Birmingham...The Magic City
Birmingham is located in north central Alabama, near the southern terminus of the Appalachian Mountains. The region contains numerous woodlands, lakes, and rivers with abundant and diverse wildlife. Hiking, biking, backpacking, climbing, fishing, and boating are common pastimes and can be enjoyed at many area locations including Oak Mountain State Park, Alabama's largest state park located 25 minutes south of UAB. Secluded natural areas can even be found within the Birmingham city limits at Ruffner Mountain Nature Center.
Birmingham is a dynamic, progressive urban center of great natural beauty. Almost a million people live in the metropolitan area, ranking it in the top 58 nationwide. Birmingham is the cultural and entertainment center of the state and offers beautiful residential neighborhoods and parks, a thriving business climate, and a relatively low cost of living.

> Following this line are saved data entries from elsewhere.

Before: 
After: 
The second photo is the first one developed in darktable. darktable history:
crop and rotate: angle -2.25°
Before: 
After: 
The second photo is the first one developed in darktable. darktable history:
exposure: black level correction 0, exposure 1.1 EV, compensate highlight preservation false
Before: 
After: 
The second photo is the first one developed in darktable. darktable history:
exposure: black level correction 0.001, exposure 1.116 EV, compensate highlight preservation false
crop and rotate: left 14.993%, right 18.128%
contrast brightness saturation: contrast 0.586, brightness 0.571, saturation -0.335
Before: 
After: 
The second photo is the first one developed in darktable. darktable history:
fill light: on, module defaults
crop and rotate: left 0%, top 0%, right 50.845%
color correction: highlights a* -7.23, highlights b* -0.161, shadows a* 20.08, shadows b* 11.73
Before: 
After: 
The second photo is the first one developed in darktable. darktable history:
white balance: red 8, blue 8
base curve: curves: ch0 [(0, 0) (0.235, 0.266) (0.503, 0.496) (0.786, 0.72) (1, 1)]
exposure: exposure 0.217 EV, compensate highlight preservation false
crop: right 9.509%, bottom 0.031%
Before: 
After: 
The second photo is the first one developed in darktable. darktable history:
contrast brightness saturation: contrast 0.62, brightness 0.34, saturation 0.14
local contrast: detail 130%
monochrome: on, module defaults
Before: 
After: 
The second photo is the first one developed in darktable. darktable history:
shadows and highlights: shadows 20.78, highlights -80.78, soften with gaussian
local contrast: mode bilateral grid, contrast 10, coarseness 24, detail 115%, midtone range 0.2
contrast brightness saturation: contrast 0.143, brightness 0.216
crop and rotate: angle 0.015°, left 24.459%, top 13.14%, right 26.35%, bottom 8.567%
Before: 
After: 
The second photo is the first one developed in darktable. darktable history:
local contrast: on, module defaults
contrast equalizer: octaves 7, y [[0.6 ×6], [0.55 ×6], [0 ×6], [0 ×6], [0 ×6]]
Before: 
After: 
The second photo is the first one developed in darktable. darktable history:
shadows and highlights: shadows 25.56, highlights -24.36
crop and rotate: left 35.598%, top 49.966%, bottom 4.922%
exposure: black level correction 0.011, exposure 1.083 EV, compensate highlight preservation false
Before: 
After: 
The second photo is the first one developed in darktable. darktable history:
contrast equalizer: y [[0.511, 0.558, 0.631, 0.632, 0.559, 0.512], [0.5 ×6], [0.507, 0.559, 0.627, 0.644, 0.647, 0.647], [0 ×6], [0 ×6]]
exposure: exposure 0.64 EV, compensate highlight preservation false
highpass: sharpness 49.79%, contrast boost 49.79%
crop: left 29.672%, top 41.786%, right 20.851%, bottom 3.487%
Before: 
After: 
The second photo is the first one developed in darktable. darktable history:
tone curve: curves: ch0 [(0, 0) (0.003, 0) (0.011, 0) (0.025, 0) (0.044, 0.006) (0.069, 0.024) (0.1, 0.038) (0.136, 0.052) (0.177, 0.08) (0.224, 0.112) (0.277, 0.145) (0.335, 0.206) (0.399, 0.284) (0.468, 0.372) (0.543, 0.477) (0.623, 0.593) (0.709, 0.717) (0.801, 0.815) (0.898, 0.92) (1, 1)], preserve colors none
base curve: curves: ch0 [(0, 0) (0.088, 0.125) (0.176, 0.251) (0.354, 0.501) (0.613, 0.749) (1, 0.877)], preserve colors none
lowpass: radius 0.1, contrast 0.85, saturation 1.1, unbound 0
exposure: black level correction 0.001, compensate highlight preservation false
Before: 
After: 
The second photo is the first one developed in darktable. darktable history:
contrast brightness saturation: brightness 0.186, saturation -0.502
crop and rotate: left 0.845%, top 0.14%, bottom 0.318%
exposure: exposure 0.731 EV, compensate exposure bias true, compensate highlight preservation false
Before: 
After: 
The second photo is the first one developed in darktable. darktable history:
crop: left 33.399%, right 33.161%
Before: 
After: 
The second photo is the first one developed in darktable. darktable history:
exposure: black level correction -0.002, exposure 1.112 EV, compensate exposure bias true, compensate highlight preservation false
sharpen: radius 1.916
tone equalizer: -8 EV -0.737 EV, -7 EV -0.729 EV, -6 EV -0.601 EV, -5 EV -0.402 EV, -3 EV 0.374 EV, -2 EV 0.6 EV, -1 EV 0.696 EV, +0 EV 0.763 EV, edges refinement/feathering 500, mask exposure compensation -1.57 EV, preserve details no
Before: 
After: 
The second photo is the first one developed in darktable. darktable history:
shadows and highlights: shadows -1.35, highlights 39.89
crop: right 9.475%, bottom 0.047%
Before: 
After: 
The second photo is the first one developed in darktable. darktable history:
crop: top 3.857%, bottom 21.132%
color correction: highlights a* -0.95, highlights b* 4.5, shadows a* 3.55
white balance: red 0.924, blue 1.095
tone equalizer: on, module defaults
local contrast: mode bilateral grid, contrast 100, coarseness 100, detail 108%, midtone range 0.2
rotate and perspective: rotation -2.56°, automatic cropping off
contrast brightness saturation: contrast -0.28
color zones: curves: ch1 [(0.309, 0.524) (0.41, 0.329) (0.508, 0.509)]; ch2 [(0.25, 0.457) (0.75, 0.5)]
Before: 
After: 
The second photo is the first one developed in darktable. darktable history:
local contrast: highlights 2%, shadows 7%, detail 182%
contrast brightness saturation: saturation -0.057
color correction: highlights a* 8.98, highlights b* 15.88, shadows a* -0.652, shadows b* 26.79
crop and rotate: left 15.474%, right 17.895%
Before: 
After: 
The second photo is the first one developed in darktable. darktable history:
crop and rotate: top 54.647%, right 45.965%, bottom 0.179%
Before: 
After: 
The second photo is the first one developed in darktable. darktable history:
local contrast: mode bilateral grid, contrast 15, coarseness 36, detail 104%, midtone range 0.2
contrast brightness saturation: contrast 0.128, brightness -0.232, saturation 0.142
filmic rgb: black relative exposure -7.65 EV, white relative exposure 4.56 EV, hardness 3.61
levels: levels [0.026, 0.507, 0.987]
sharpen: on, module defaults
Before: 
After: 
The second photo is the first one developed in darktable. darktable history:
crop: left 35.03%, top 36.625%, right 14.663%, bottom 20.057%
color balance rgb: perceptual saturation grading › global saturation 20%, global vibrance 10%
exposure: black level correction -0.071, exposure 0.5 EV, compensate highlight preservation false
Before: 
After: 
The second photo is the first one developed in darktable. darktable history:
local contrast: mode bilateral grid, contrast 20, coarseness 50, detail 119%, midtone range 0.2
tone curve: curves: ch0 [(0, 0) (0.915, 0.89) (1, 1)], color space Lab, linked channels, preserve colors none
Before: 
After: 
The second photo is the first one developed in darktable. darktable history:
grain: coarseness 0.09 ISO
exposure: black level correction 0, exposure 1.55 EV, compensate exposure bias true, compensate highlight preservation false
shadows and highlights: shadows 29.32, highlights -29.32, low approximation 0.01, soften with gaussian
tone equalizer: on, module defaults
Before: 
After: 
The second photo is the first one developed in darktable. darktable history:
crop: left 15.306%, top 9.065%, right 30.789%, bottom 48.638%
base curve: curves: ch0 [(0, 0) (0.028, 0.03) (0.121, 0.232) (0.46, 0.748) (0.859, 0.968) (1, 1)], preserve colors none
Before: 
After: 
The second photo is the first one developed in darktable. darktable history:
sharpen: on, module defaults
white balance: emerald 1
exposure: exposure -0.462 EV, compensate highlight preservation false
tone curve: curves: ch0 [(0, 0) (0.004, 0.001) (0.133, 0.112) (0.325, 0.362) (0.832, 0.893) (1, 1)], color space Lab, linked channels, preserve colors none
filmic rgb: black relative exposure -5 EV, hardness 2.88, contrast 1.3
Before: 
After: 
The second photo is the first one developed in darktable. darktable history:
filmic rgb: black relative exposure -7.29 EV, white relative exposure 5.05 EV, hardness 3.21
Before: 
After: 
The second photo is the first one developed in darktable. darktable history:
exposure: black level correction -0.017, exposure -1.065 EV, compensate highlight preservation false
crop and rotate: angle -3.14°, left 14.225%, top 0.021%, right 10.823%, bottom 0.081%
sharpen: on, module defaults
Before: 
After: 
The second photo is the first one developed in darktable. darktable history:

- Birmingham's high quality of life has been recognized nationally for many years, most recently by the U.S. Conference of Mayors which awarded Birmingham its Most Livable City designation.
- Because of its rapid growth in the late 19th and early 20th centuries, Birmingham has an international flavor and ethnic diversity that are unusual in the South. This diversity has been enhanced in the last two decades by the phenomenal growth of UAB.
- The cost of living in Birmingham compares very favorably to cities in other regions of the country. According to a recent American Chamber of Commerce report on 246 U.S. cities, Birmingham is below the national average in cost of grocery items, housing, transportation, health care, and miscellaneous goods and services; this places Birmingham below the cost of living in most other major U.S. cities.
- U.S. News and World Report recently ranked Birmingham in the top five in the U.S. among cities where business is best.
- Health care and education have replaced other types of industry as Birmingham's economic base, and UAB is now the city's leading employer. Birmingham's economy is fully diversified, with rapid growth in service; financial, insurance and real estate; wholesale trade; construction; and research fields.
- Construction is thriving in Birmingham, with rapid suburban growth and massive revitalization and renovation of historic structures downtown. Construction completed in 1991 totaled $608.2 million.
- Birmingham is the leading city in a state that's estimated to have 10 percent of the nation's natural resources and 10 percent of the nation's navigable waterways.
The Birmingham area has:
Birmingham is in the geographic heart of the Southeast--two-and-a-half hours by interstate from Atlanta, four hours from Nashville, six hours from New Orleans, five hours from the Smoky Mountains, and five hours from the beaches of the Gulf of Mexico. Birmingham lies within 500 miles of 60 percent of the nation's population.
- 10 institutions of higher education.
- five county and 13 major city public school systems.
- over 50 private and denominational schools.
- over 20 hospitals with a combined total of approximately 6,500 beds.